This fall, the New York City Department of Education initiated a partnership with the consulate of the Dominican Republic to address a shortage in bilingual educators in the City’s public schools. The program allows Dominican teachers to qualify for cultural exchange visas with a commitment to teach in the city.
The New York Daily News reports that “the ‘cultural exchange’ program will bring 25 Dominican teachers to city schools this year, and another 25 next year, according to the DOE.”
The number will grow to 50 teachers by the end of the year and 500 in the next five years.
But the new teachers are facing pressure from DOE staffers to stay quiet about the cost of rooms they are renting or risk being removed from the program. It seems that the powers that be don’t want the word to get out that they may be taking advantage of the foreign recruits.
Bilingual educators brought from the Dominican Republic to work for the city Department of Education were ordered by a middle school teacher to shut up about the steep cost of the rooms they were forced to rent — or be exiled from the program, they told The Post.
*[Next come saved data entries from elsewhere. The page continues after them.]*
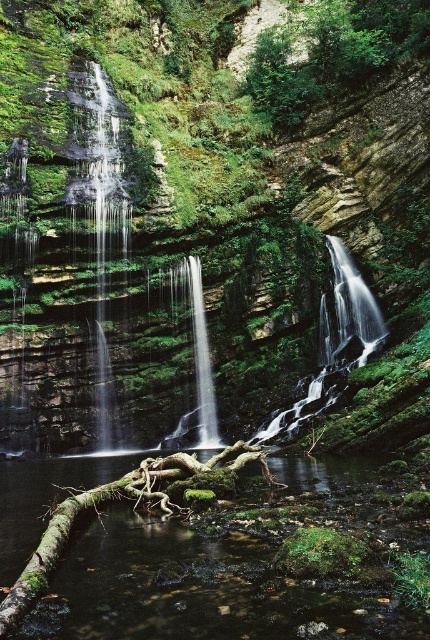
Question: Based on their relative distances, which object is nearer to the translucent glass waterfall at center?

Choices:
 (A) green mossy log at center
 (B) green leafy tree at upper center

Answer: (B)

Question: Among these objects, which one is nearest to the camera?

Choices:
 (A) green leafy tree at upper center
 (B) clear glass waterfall at center
 (C) green mossy log at center
 (D) translucent glass waterfall at center

Answer: (C)

Question: Is green mossy log at center further to camera compared to clear glass waterfall at center?

Choices:
 (A) yes
 (B) no

Answer: (B)

Question: Is green mossy log at center closer to camera compared to green leafy tree at upper center?

Choices:
 (A) no
 (B) yes

Answer: (B)

Question: Which point is closer to the camera?

Choices:
 (A) translucent glass waterfall at center
 (B) clear glass waterfall at center
 (C) green mossy log at center
 (D) green leafy tree at upper center

Answer: (C)

Question: Can you confirm if green mossy log at center is positioned above clear glass waterfall at center?

Choices:
 (A) no
 (B) yes

Answer: (A)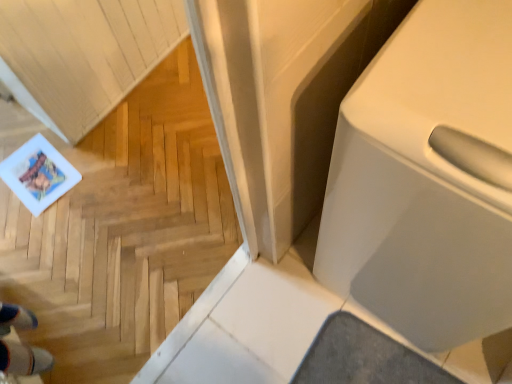
Question: Based on their positions, is white glossy toilet at right located to the left or right of light wood parquet floor at lower left?

Choices:
 (A) right
 (B) left

Answer: (A)

Question: Is white glossy toilet at right taller or shorter than light wood parquet floor at lower left?

Choices:
 (A) short
 (B) tall

Answer: (A)

Question: Looking at their shapes, would you say white glossy toilet at right is wider or thinner than light wood parquet floor at lower left?

Choices:
 (A) wide
 (B) thin

Answer: (A)

Question: From the image's perspective, relative to white glossy toilet at right, is light wood parquet floor at lower left above or below?

Choices:
 (A) above
 (B) below

Answer: (B)

Question: Would you say light wood parquet floor at lower left is to the left or to the right of white glossy toilet at right in the picture?

Choices:
 (A) right
 (B) left

Answer: (B)

Question: Is point (189, 127) closer or farther from the camera than point (422, 221)?

Choices:
 (A) closer
 (B) farther

Answer: (B)

Question: Is light wood parquet floor at lower left in front of or behind white glossy toilet at right in the image?

Choices:
 (A) front
 (B) behind

Answer: (A)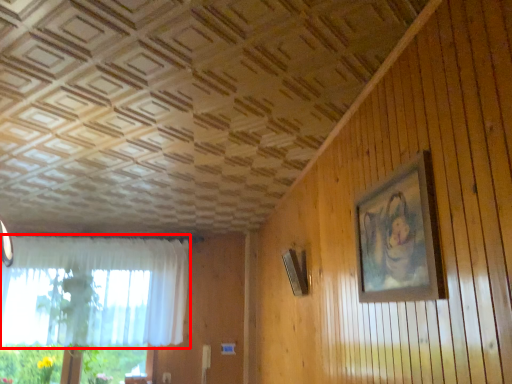
Question: From the image's perspective, what is the correct spatial relationship of curtain (annotated by the red box) in relation to picture frame?

Choices:
 (A) above
 (B) below

Answer: (B)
The Dominican recruits said Rosse Mary Savery, a teacher at MS 80 in the Bronx under Principal Emmanuel Polanco, warned them not to tell a soul about having to fork over a monthly $1,350 to $1,450 each for a single room in apartments where they share a kitchen and bathroom with colleagues.
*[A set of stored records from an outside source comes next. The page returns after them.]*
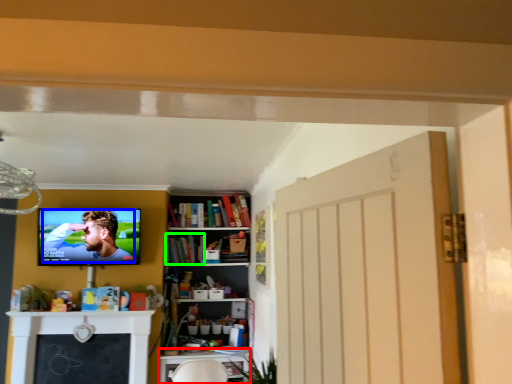
Question: Which object is the closest to the table (highlighted by a red box)? Choose among these: person (highlighted by a blue box) or book (highlighted by a green box).

Choices:
 (A) person
 (B) book

Answer: (B)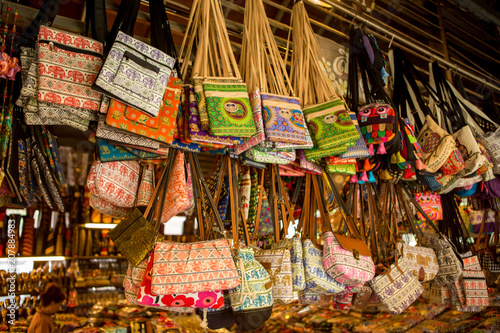
At what (x,y) coordinates should I click in order to perform the action: click on display. Please return your answer as a coordinate pair (x, y). The image size is (500, 333). Looking at the image, I should click on (95, 294), (335, 317), (438, 320), (244, 101).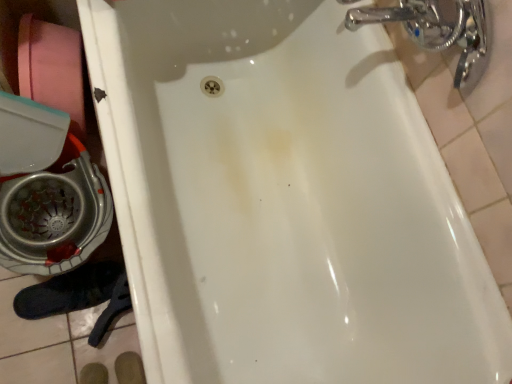
Describe the element at coordinates (438, 31) in the screenshot. I see `chrome metallic faucet at upper right` at that location.

Where is `chrome metallic faucet at upper right`? The width and height of the screenshot is (512, 384). chrome metallic faucet at upper right is located at coordinates (438, 31).

Between point (26, 23) and point (31, 300), which one is positioned in front?

The point (26, 23) is more forward.

Is pink cardboard toilet paper at left looking in the opposite direction of black suede shoe at lower left?

pink cardboard toilet paper at left does not have its back to black suede shoe at lower left.

Is pink cardboard toilet paper at left bigger or smaller than black suede shoe at lower left?

Considering their sizes, pink cardboard toilet paper at left takes up more space than black suede shoe at lower left.

Is chrome metallic faucet at upper right not within pink cardboard toilet paper at left?

Indeed, chrome metallic faucet at upper right is completely outside pink cardboard toilet paper at left.

Which point is more forward, (471, 19) or (48, 98)?

The point (471, 19) is more forward.

From a real-world perspective, which object stands above the other?

chrome metallic faucet at upper right, from a real-world perspective.

Does chrome metallic faucet at upper right have a lesser height compared to pink cardboard toilet paper at left?

Yes, chrome metallic faucet at upper right is shorter than pink cardboard toilet paper at left.

How different are the orientations of black suede shoe at lower left and pink cardboard toilet paper at left in degrees?

They differ by 4.14 degrees in their facing directions.

Who is taller, black suede shoe at lower left or pink cardboard toilet paper at left?

pink cardboard toilet paper at left is taller.

Consider the image. From a real-world perspective, is black suede shoe at lower left positioned over pink cardboard toilet paper at left based on gravity?

No.

Does black suede shoe at lower left have a smaller size compared to pink cardboard toilet paper at left?

Yes.

Locate an element on the screen. shoe behind the chrome metallic faucet at upper right is located at coordinates click(x=70, y=291).

What's the angular difference between chrome metallic faucet at upper right and black suede shoe at lower left's facing directions?

The facing directions of chrome metallic faucet at upper right and black suede shoe at lower left are 2 degrees apart.

Would you say chrome metallic faucet at upper right contains black suede shoe at lower left?

No, black suede shoe at lower left is located outside of chrome metallic faucet at upper right.

Considering the sizes of objects chrome metallic faucet at upper right and black suede shoe at lower left in the image provided, who is bigger, chrome metallic faucet at upper right or black suede shoe at lower left?

chrome metallic faucet at upper right is bigger.

How far apart are black suede shoe at lower left and chrome metallic faucet at upper right?

black suede shoe at lower left is 96.13 centimeters away from chrome metallic faucet at upper right.

In the scene shown: In terms of width, does black suede shoe at lower left look wider or thinner when compared to chrome metallic faucet at upper right?

Clearly, black suede shoe at lower left has more width compared to chrome metallic faucet at upper right.

Could you tell me if black suede shoe at lower left is facing chrome metallic faucet at upper right?

No.

From the image's perspective, which is below, pink cardboard toilet paper at left or chrome metallic faucet at upper right?

pink cardboard toilet paper at left is shown below in the image.

How different are the orientations of pink cardboard toilet paper at left and chrome metallic faucet at upper right in degrees?

The facing directions of pink cardboard toilet paper at left and chrome metallic faucet at upper right are 6.14 degrees apart.

Which is more to the right, pink cardboard toilet paper at left or chrome metallic faucet at upper right?

From the viewer's perspective, chrome metallic faucet at upper right appears more on the right side.

Would you say pink cardboard toilet paper at left is a long distance from chrome metallic faucet at upper right?

Actually, pink cardboard toilet paper at left and chrome metallic faucet at upper right are a little close together.

Where is `shoe on the right of pink cardboard toilet paper at left`? Image resolution: width=512 pixels, height=384 pixels. shoe on the right of pink cardboard toilet paper at left is located at coordinates (70, 291).

This screenshot has width=512, height=384. In order to click on toilet paper below the chrome metallic faucet at upper right (from the image's perspective) in this screenshot , I will do `click(52, 68)`.

Looking at the image, which one is located closer to pink cardboard toilet paper at left, chrome metallic faucet at upper right or black suede shoe at lower left?

Among the two, black suede shoe at lower left is located nearer to pink cardboard toilet paper at left.

Looking at this image, which object lies nearer to the anchor point black suede shoe at lower left, pink cardboard toilet paper at left or chrome metallic faucet at upper right?

Based on the image, pink cardboard toilet paper at left appears to be nearer to black suede shoe at lower left.

Which object lies further to the anchor point chrome metallic faucet at upper right, black suede shoe at lower left or pink cardboard toilet paper at left?

black suede shoe at lower left is positioned further to the anchor chrome metallic faucet at upper right.

From the image, which object appears to be nearer to pink cardboard toilet paper at left, black suede shoe at lower left or chrome metallic faucet at upper right?

black suede shoe at lower left.

Looking at the image, which one is located closer to black suede shoe at lower left, chrome metallic faucet at upper right or pink cardboard toilet paper at left?

Based on the image, pink cardboard toilet paper at left appears to be nearer to black suede shoe at lower left.

Which object lies further to the anchor point chrome metallic faucet at upper right, pink cardboard toilet paper at left or black suede shoe at lower left?

black suede shoe at lower left is further to chrome metallic faucet at upper right.

You are a GUI agent. You are given a task and a screenshot of the screen. Output one action in this format:
    pyautogui.click(x=<x>, y=<y>)
    Task: Click on the shoe between pink cardboard toilet paper at left and chrome metallic faucet at upper right
    This screenshot has height=384, width=512.
    Given the screenshot: What is the action you would take?
    pyautogui.click(x=70, y=291)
“She told us that we cannot talk about the rent to anybody. That was the main thing that she said: ‘Don’t talk to anybody. Don’t tell anybody how much you’re paying,’” a teacher quoted Savery as saying.
Currently, 19 Dominican teachers are shacked up in the Bronx at three rooming houses run by the Association of Dominican American Supervisors and Administrators — a fraternal group of DOE principals and other employees.
According to their website, ADASA’s vision “Is to develop trailblazing leaders who create opportunities for positive change in the lives of children. The mission of ADASA is to build and sustain an association of Dominican-American supervisors, administrators and strategic partners within the field of education. Our members advocate for, and work to advance educational opportunities for all students, with a particular focus on immigrant populations. We promote excellence, equity, and growth opportunities for all students, their families and the professional community that directly impacts them.”
The Post continues:
After the teachers’ pleas for receipts of their rent payments went unanswered, they sent an email asking Calcaño, Polanco and Savery for a meeting to discuss their concerns about costs.
In response, Savery called the request “a threat” that could jeopardize their US visas and their chances of bringing families to join them in New York, a teacher recalled.
“If you don’t want to get in trouble with your family coming here, you have to write back in that email and say you wouldn’t be part of the meeting,” Savery said, according to a teacher.
Amid a widening scandal over the Dominican teacher program, the DOE removed Polanco, first vice president of ADASA, from MS 80 this month. Last week, three members of ADASA’s executive board — Polanco, Calcaño and Jay Fernandez — abruptly booted Socorro Diaz, the organization’s president.